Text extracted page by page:
----------------------------------------

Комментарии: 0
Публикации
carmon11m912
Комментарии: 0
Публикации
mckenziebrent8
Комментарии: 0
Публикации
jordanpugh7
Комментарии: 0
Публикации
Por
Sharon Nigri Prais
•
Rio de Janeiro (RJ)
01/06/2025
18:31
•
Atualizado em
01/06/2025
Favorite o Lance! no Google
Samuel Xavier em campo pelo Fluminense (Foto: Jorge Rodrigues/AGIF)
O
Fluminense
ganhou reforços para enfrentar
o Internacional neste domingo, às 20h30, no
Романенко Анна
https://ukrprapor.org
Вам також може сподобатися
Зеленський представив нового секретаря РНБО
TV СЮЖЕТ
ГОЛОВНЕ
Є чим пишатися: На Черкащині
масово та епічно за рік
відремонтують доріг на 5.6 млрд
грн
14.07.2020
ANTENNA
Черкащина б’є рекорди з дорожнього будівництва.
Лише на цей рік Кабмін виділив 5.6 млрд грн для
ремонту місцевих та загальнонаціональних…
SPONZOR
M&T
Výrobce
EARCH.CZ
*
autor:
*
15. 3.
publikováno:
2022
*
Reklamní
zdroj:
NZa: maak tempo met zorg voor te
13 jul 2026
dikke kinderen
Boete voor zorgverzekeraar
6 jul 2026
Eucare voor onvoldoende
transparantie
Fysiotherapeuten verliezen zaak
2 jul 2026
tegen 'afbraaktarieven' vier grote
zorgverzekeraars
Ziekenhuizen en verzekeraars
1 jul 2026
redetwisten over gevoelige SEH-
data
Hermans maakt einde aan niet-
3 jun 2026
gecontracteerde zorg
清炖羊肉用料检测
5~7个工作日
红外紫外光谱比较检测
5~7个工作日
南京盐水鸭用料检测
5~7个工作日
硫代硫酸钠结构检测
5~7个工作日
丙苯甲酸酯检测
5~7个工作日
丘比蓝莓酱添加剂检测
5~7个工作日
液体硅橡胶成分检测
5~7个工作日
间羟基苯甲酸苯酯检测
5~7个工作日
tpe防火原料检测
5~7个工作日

----------------------------------------

Present every line of the data above as a Markdown table with the columns "Row" and "Line". Number the rows in order and omit blank lines.

[TASK RESULT]
| Row | Line |
|---|---|
| 1 | Комментарии: 0 |
| 2 | Публикации |
| 3 | carmon11m912 |
| 4 | Комментарии: 0 |
| 5 | Публикации |
| 6 | mckenziebrent8 |
| 7 | Комментарии: 0 |
| 8 | Публикации |
| 9 | jordanpugh7 |
| 10 | Комментарии: 0 |
| 11 | Публикации |
| 12 | Por |
| 13 | Sharon Nigri Prais |
| 14 | • |
| 15 | Rio de Janeiro (RJ) |
| 16 | 01/06/2025 |
| 17 | 18:31 |
| 18 | • |
| 19 | Atualizado em |
| 20 | 01/06/2025 |
| 21 | Favorite o Lance! no Google |
| 22 | Samuel Xavier em campo pelo Fluminense (Foto: Jorge Rodrigues/AGIF) |
| 23 | O |
| 24 | Fluminense |
| 25 | ganhou reforços para enfrentar |
| 26 | o Internacional neste domingo, às 20h30, no |
| 27 | Романенко Анна |
| 28 | https://ukrprapor.org |
| 29 | Вам також може сподобатися |
| 30 | Зеленський представив нового секретаря РНБО |
| 31 | TV СЮЖЕТ |
| 32 | ГОЛОВНЕ |
| 33 | Є чим пишатися: На Черкащині |
| 34 | масово та епічно за рік |
| 35 | відремонтують доріг на 5.6 млрд |
| 36 | грн |
| 37 | 14.07.2020 |
| 38 | ANTENNA |
| 39 | Черкащина б’є рекорди з дорожнього будівництва. |
| 40 | Лише на цей рік Кабмін виділив 5.6 млрд грн для |
| 41 | ремонту місцевих та загальнонаціональних… |
| 42 | SPONZOR |
| 43 | M&T |
| 44 | Výrobce |
| 45 | EARCH.CZ |
| 46 | * |
| 47 | autor: |
| 48 | * |
| 49 | 15. 3. |
| 50 | publikováno: |
| 51 | 2022 |
| 52 | * |
| 53 | Reklamní |
| 54 | zdroj: |
| 55 | NZa: maak tempo met zorg voor te |
| 56 | 13 jul 2026 |
| 57 | dikke kinderen |
| 58 | Boete voor zorgverzekeraar |
| 59 | 6 jul 2026 |
| 60 | Eucare voor onvoldoende |
| 61 | transparantie |
| 62 | Fysiotherapeuten verliezen zaak |
| 63 | 2 jul 2026 |
| 64 | tegen 'afbraaktarieven' vier grote |
| 65 | zorgverzekeraars |
| 66 | Ziekenhuizen en verzekeraars |
| 67 | 1 jul 2026 |
| 68 | redetwisten over gevoelige SEH- |
| 69 | data |
| 70 | Hermans maakt einde aan niet- |
| 71 | 3 jun 2026 |
| 72 | gecontracteerde zorg |
| 73 | 清炖羊肉用料检测 |
| 74 | 5~7个工作日 |
| 75 | 红外紫外光谱比较检测 |
| 76 | 5~7个工作日 |
| 77 | 南京盐水鸭用料检测 |
| 78 | 5~7个工作日 |
| 79 | 硫代硫酸钠结构检测 |
| 80 | 5~7个工作日 |
| 81 | 丙苯甲酸酯检测 |
| 82 | 5~7个工作日 |
| 83 | 丘比蓝莓酱添加剂检测 |
| 84 | 5~7个工作日 |
| 85 | 液体硅橡胶成分检测 |
| 86 | 5~7个工作日 |
| 87 | 间羟基苯甲酸苯酯检测 |
| 88 | 5~7个工作日 |
| 89 | tpe防火原料检测 |
| 90 | 5~7个工作日 |